== WORK ITEM ==
Print the listing exactly as it stands, and skip any pictures in it.

== DATA BELOW ==
***
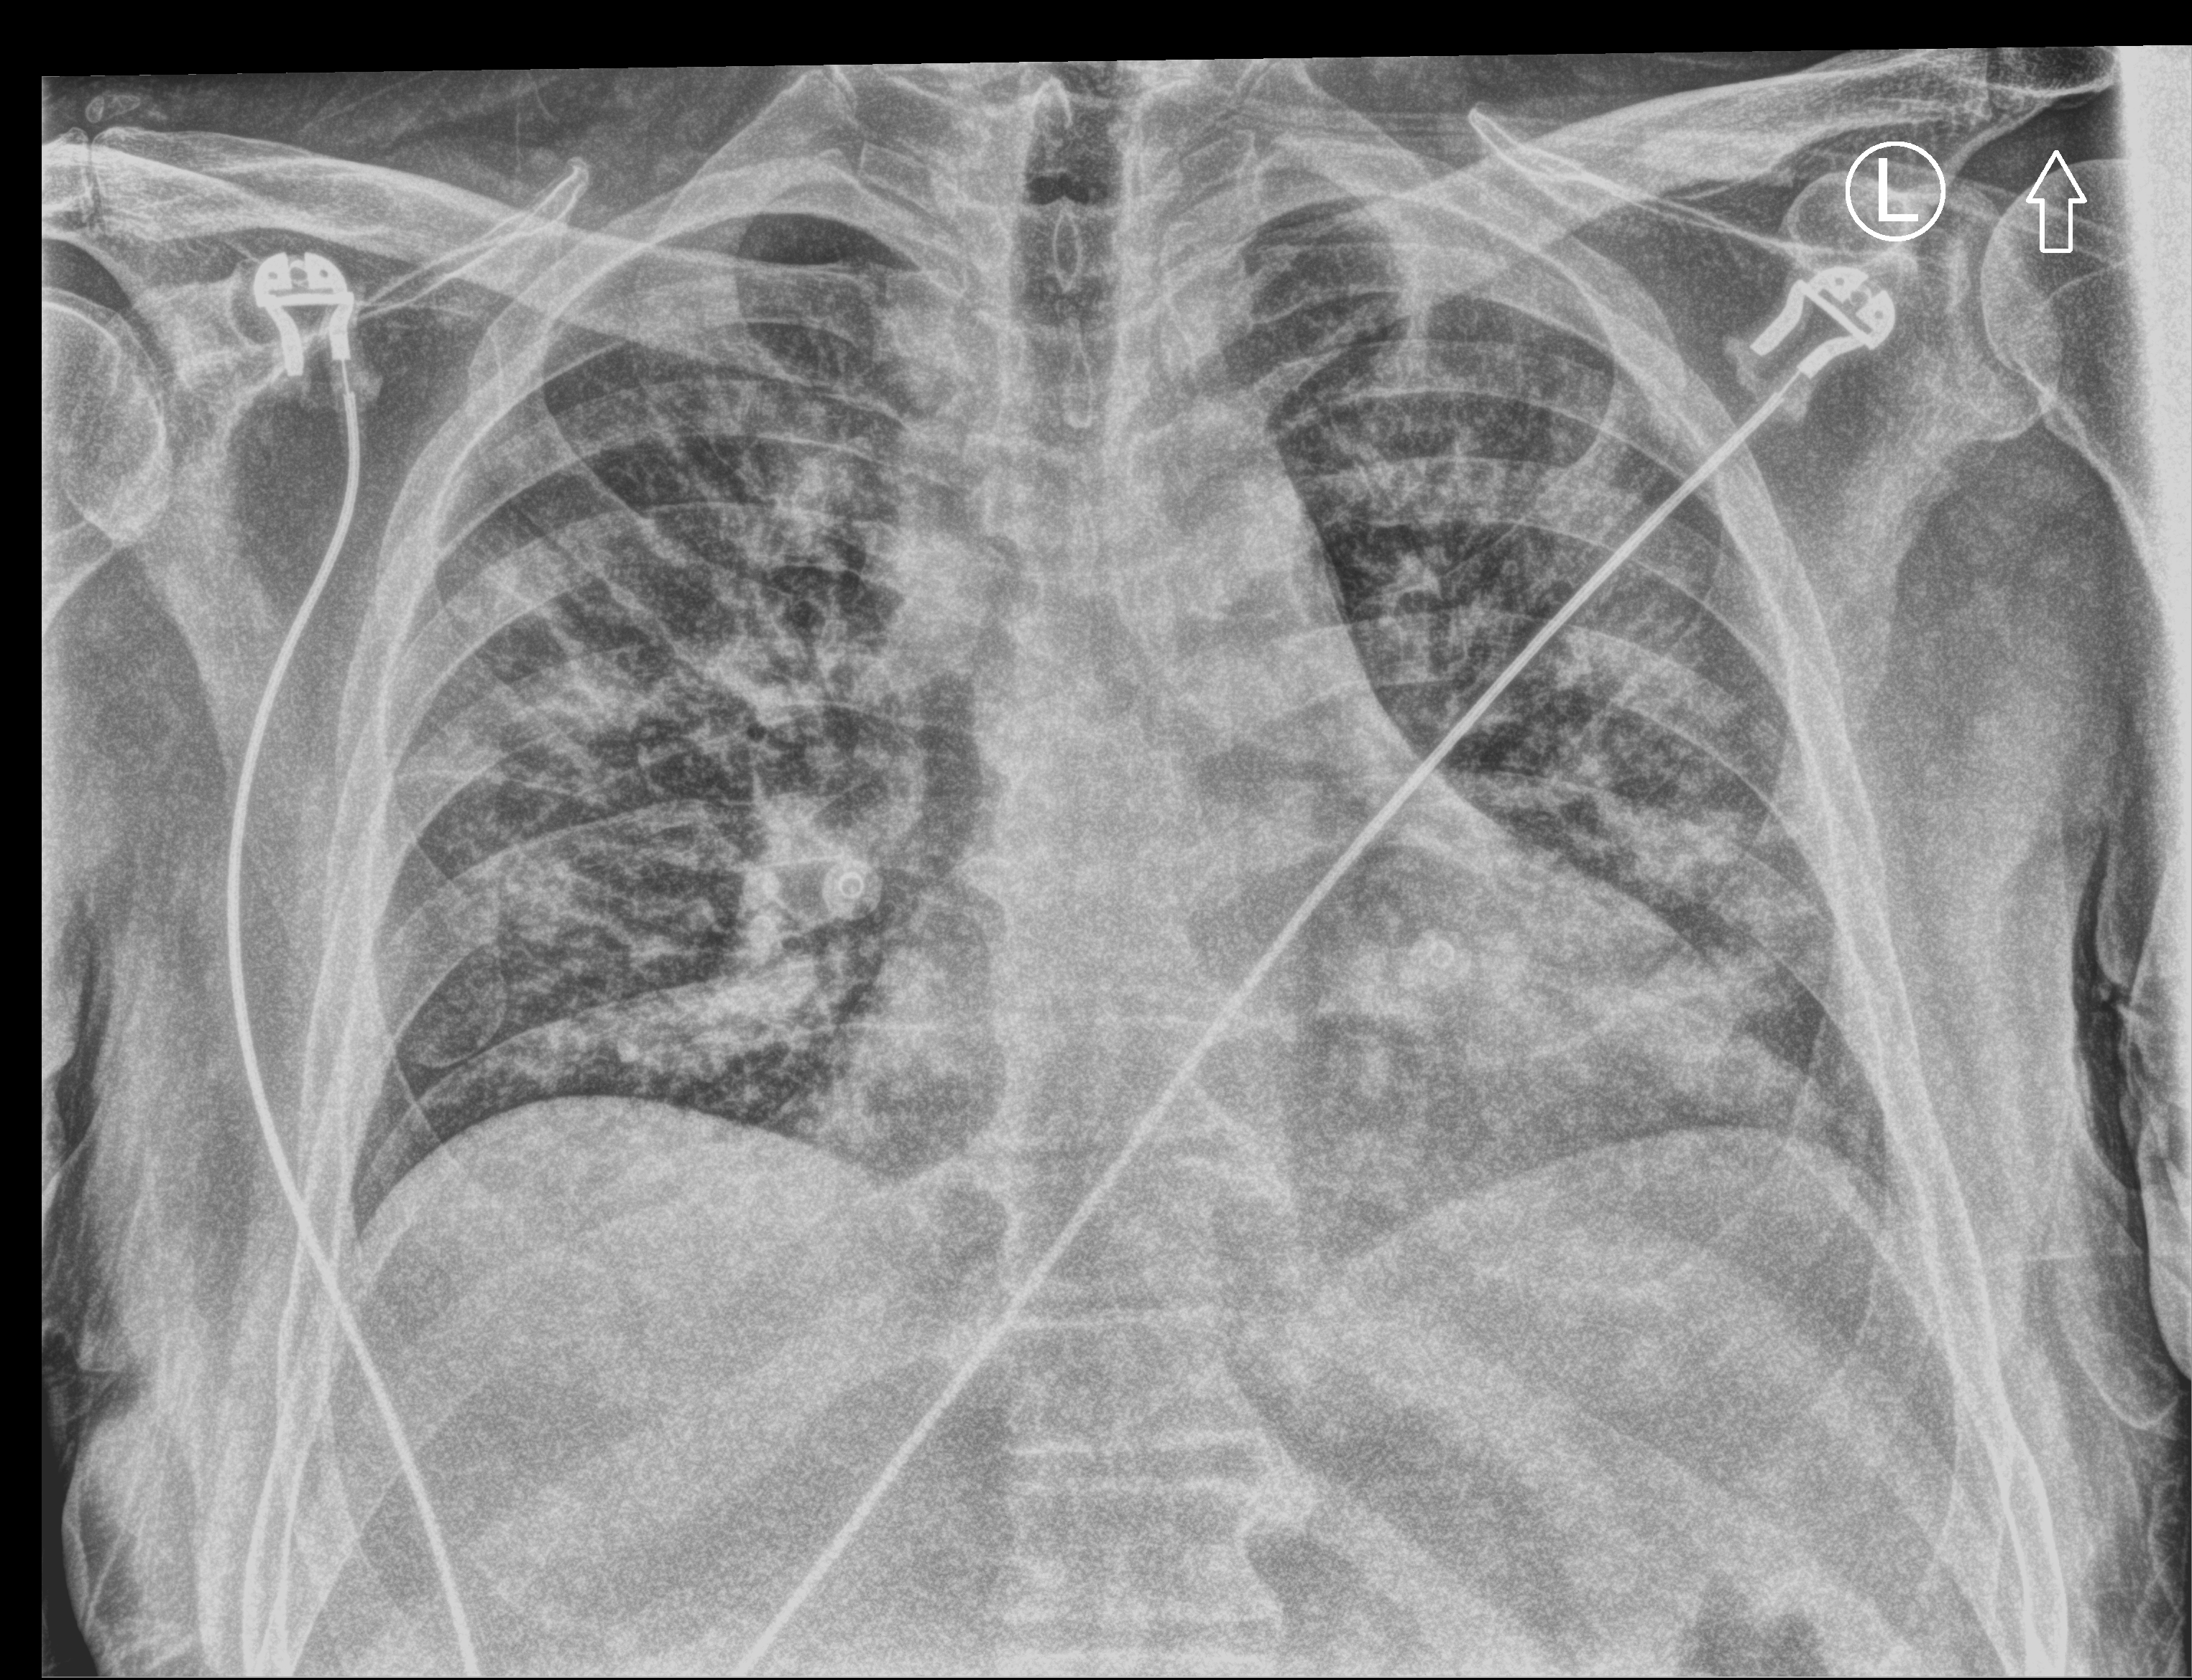
Portable chest radiograph; anteroposterior (AP) projection. Patient hospitalised with COVID-19; male, aged 60–74 years.
Admission-level facts for this patient (not findings on this image; timing relative to this image not recorded):
- admitted to intensive care during this hospital stay: yes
***
== RESULT OF THE EXERCISE ==
Portable chest radiograph; anteroposterior (AP) projection. Patient hospitalised with COVID-19; male, aged 60–74 years.
Admission-level facts for this patient (not findings on this image; timing relative to this image not recorded):
- admitted to intensive care during this hospital stay: yes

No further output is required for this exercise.